Valve is even more specific in its positioning of the review system for developers. They state that the reviews reflect how well the game meets players’ expectations. This is the real problem I have with the review system. It is clear to see how often these expectations are often unreasonable and have little to do with the game. Lucifer Within Us was sitting at Mixed on release (and currently at the 70% mark) with at least 10% of the reviews saying the game is good but they disagree with the price (and in compiling these numbers I was fairly restrictive on choosing ones that had no other substantial complaints, though this percentage represents a fixed point in time and will not age well). These are not informative reviews. The price is known to the user considering the game, and these reviews are not going to be updated if the game gets discounted. The propensity for a user to give Lucifer Within Us a chance based on its quality quite literally hinged on people who felt it was a quality game but did not report it as such because they felt their preferences for price were universal.

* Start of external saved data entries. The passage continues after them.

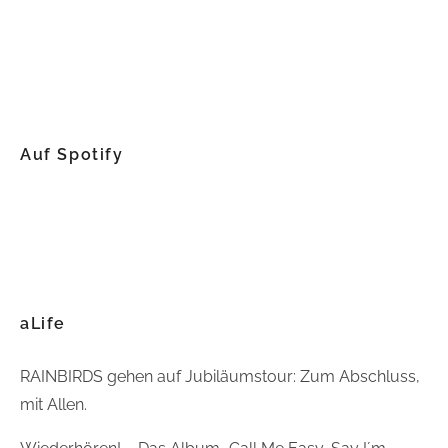
Auf Spotify
aLife
RAINBIRDS gehen auf Jubiläumstour: Zum Abschluss,
mit Allen.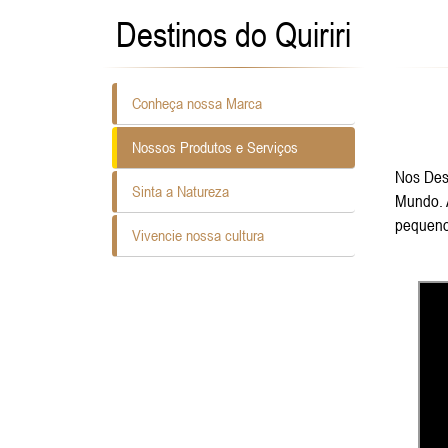
Destinos do Quiriri
Conheça nossa Marca
Nossos Produtos e Serviços
Nos Dest
Sinta a Natureza
Mundo. A
pequenos
Vivencie nossa cultura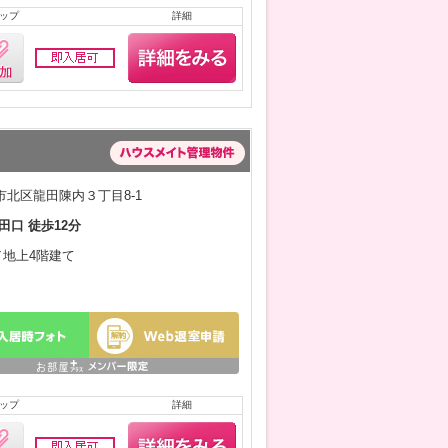
ップ
詳細
北区龍田陳内３丁目8-1
田口 徒歩12分
月／地上4階建て
ップ
詳細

Overall, the current form of the review system seems to take the worst parts of each of its components. The part for the players either forces them to dig deeper to decide if the rating is justified or leaves them with a false impression of the quality of the game. The part for the developers has the authors of the feedback labouring under the assumption that other players care about their opinions beyond the thumbs up. The most prominent measure of quality penalizes niche choices, even as the storefront purports to be lowering barriers for entry. Qualitative judgements are difficult, even when you’re not trying to produce an automated system to produce them, but it’s hard to say that a system that can make a creator uneasy about putting their game in front of a new audience is the best that it can be. Through outsourcing reviews to its user base, Steam is very much getting what it pays for.